Supported Models¶

All models listed below are regression-tested on every DLC vLLM-Omni release and work with the images listed on the Overview page.

The Coverage column indicates test depth: Smoke runs on every PR; Benchmark runs throughput and latency tests with pass/fail thresholds before release.
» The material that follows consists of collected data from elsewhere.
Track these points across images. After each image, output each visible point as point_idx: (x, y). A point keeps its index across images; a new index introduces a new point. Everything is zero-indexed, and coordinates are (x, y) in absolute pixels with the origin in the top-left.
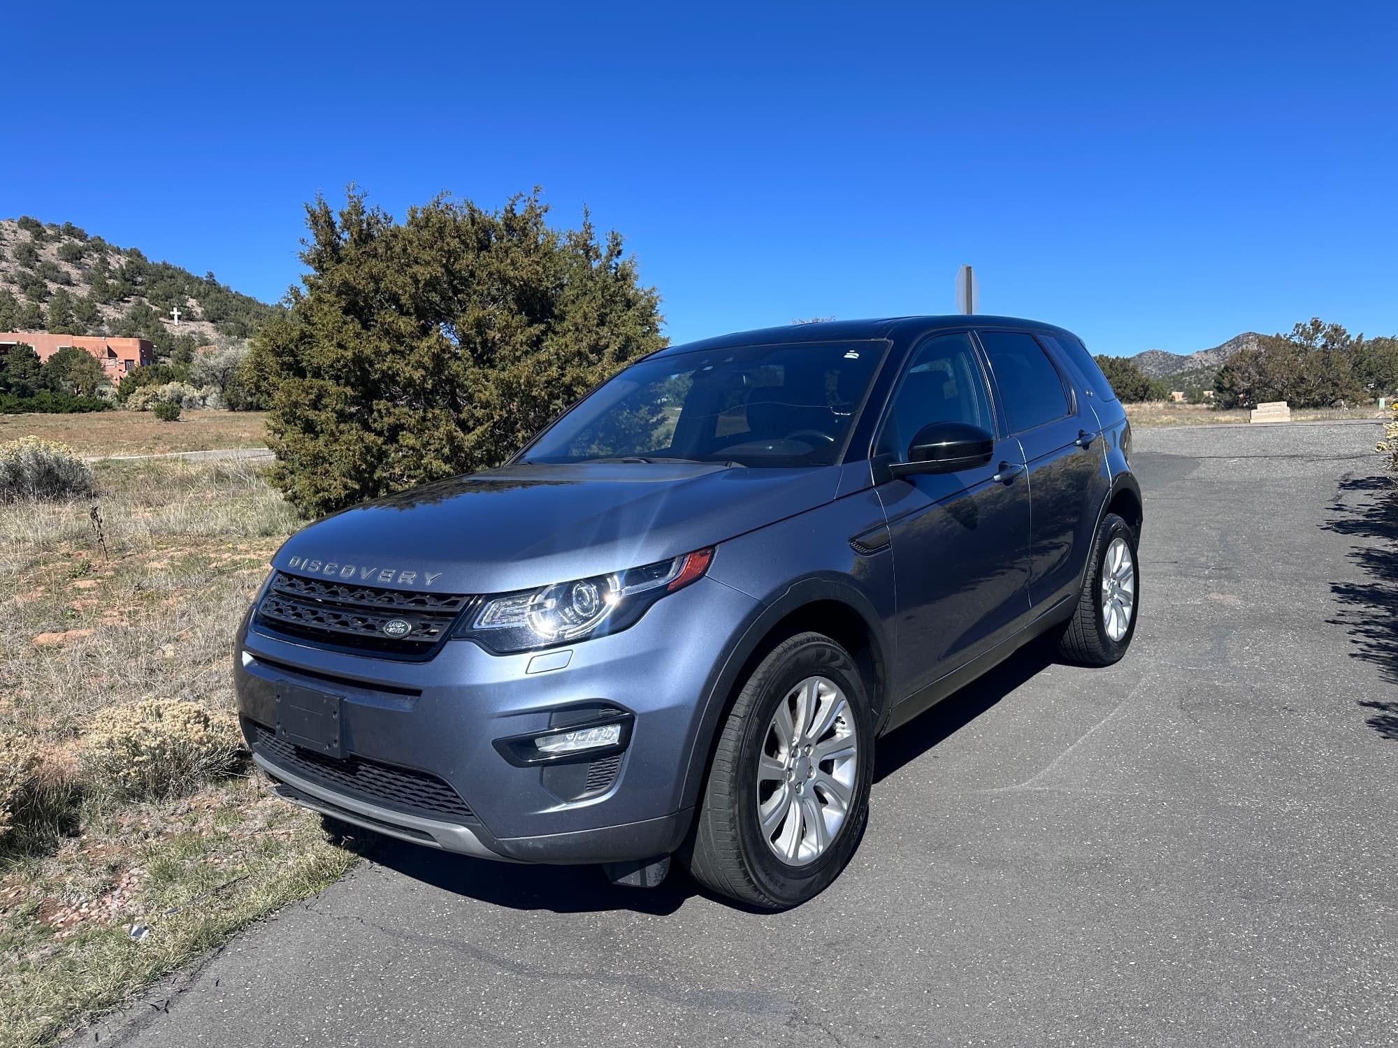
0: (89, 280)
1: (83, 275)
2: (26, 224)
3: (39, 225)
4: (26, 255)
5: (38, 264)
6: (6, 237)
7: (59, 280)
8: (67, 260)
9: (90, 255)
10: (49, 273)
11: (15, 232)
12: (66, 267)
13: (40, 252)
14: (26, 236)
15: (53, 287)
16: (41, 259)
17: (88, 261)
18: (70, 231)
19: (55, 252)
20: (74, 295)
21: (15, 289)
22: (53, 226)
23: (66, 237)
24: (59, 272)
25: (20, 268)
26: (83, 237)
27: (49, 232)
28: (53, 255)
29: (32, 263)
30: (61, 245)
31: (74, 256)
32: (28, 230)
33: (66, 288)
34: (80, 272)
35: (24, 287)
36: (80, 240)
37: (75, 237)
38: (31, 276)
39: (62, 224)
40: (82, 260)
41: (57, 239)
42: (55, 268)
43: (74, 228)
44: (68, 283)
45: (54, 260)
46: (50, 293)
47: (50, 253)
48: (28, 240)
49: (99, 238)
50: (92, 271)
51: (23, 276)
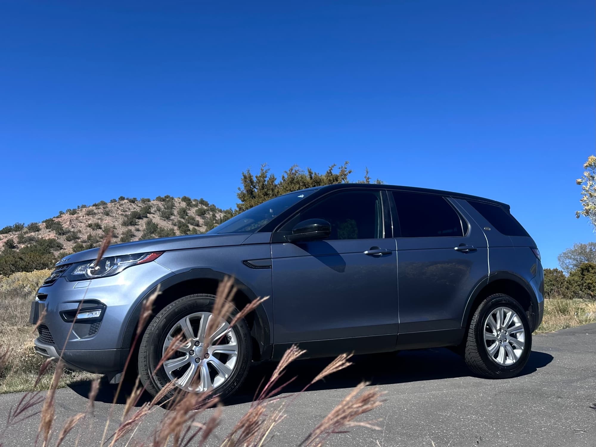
0: (206, 224)
1: (204, 222)
2: (185, 199)
3: (190, 200)
4: (182, 213)
5: (187, 217)
6: (176, 205)
7: (194, 224)
8: (199, 215)
9: (209, 213)
10: (191, 221)
11: (180, 203)
12: (198, 218)
13: (189, 212)
14: (184, 205)
15: (191, 227)
16: (189, 215)
17: (208, 216)
18: (202, 202)
19: (194, 212)
20: (199, 231)
21: (176, 228)
22: (195, 200)
23: (200, 205)
24: (194, 220)
25: (179, 219)
26: (206, 204)
27: (194, 203)
28: (193, 213)
29: (184, 217)
30: (197, 208)
31: (202, 213)
32: (185, 202)
33: (196, 228)
34: (203, 220)
35: (179, 227)
36: (206, 206)
37: (204, 205)
38: (183, 222)
39: (199, 199)
40: (205, 215)
41: (196, 206)
42: (193, 219)
43: (204, 201)
44: (198, 225)
45: (193, 215)
46: (190, 230)
47: (192, 212)
48: (184, 207)
49: (214, 205)
50: (208, 220)
51: (180, 222)
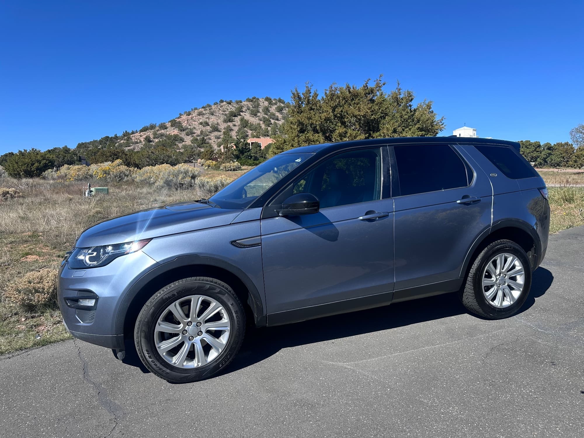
0: (284, 118)
1: (282, 117)
2: (267, 99)
3: (271, 100)
4: (266, 110)
5: (269, 113)
6: (261, 104)
7: (275, 119)
8: (278, 112)
9: (285, 109)
10: (272, 116)
11: (263, 102)
12: (278, 114)
13: (270, 109)
14: (266, 103)
15: (273, 121)
16: (270, 111)
17: (285, 112)
18: (280, 101)
20: (279, 124)
21: (261, 122)
22: (275, 99)
23: (279, 103)
24: (275, 116)
25: (264, 115)
27: (274, 102)
28: (274, 110)
29: (267, 113)
30: (277, 106)
31: (280, 110)
32: (267, 101)
33: (276, 121)
34: (281, 115)
35: (264, 122)
36: (283, 104)
37: (281, 103)
38: (266, 118)
39: (278, 99)
40: (283, 111)
41: (276, 104)
42: (274, 115)
43: (281, 100)
44: (277, 119)
45: (274, 112)
46: (272, 124)
47: (273, 109)
48: (267, 105)
49: (289, 103)
50: (285, 115)
51: (264, 118)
A Smoke + Benchmark tag means both apply.

Tested Models¶

Modality	Model	Coverage
TTS (preset voice)	Qwen/Qwen3-TTS-12Hz-1.7B-CustomVoice	Smoke + Benchmark
TTS (voice clone)	Qwen/Qwen3-TTS-12Hz-1.7B-Base	Smoke + Benchmark
	FunAudioLLM/CosyVoice3-0.5B	Smoke + Benchmark
Image generation	black-forest-labs/FLUX.2-klein-4B	Smoke + Benchmark
	baidu/ERNIE-Image-Turbo	Smoke + Benchmark
Video — text-to-video	Wan-AI/Wan2.1-T2V-1.3B-Diffusers	Smoke + Benchmark
Video — unified create/edit	Wan-AI/Wan2.1-VACE-1.3B-Diffusers	Smoke + Benchmark
Audio generation	stabilityai/stable-audio-open-1.0	Smoke + Benchmark
Omni chat	Qwen/Qwen2.5-Omni-3B	Benchmark

The Wan2.1-VACE model accepts text plus optional video, mask, or reference image inputs for unified video creation and editing — distinct from the text-only Wan2.1-T2V pipeline.

Model Compatibility¶

Any model supported by upstream vLLM-Omni should work. Requirements:

Models must have a standard HuggingFace config.json with a recognized model_type, or be diffusers pipeline models with model_index.json.
Multi-stage omni models (thinker + talker + decoder) like Qwen2.5-Omni need significantly more VRAM than the model size suggests. Refer to individual model cards for minimum GPU requirements.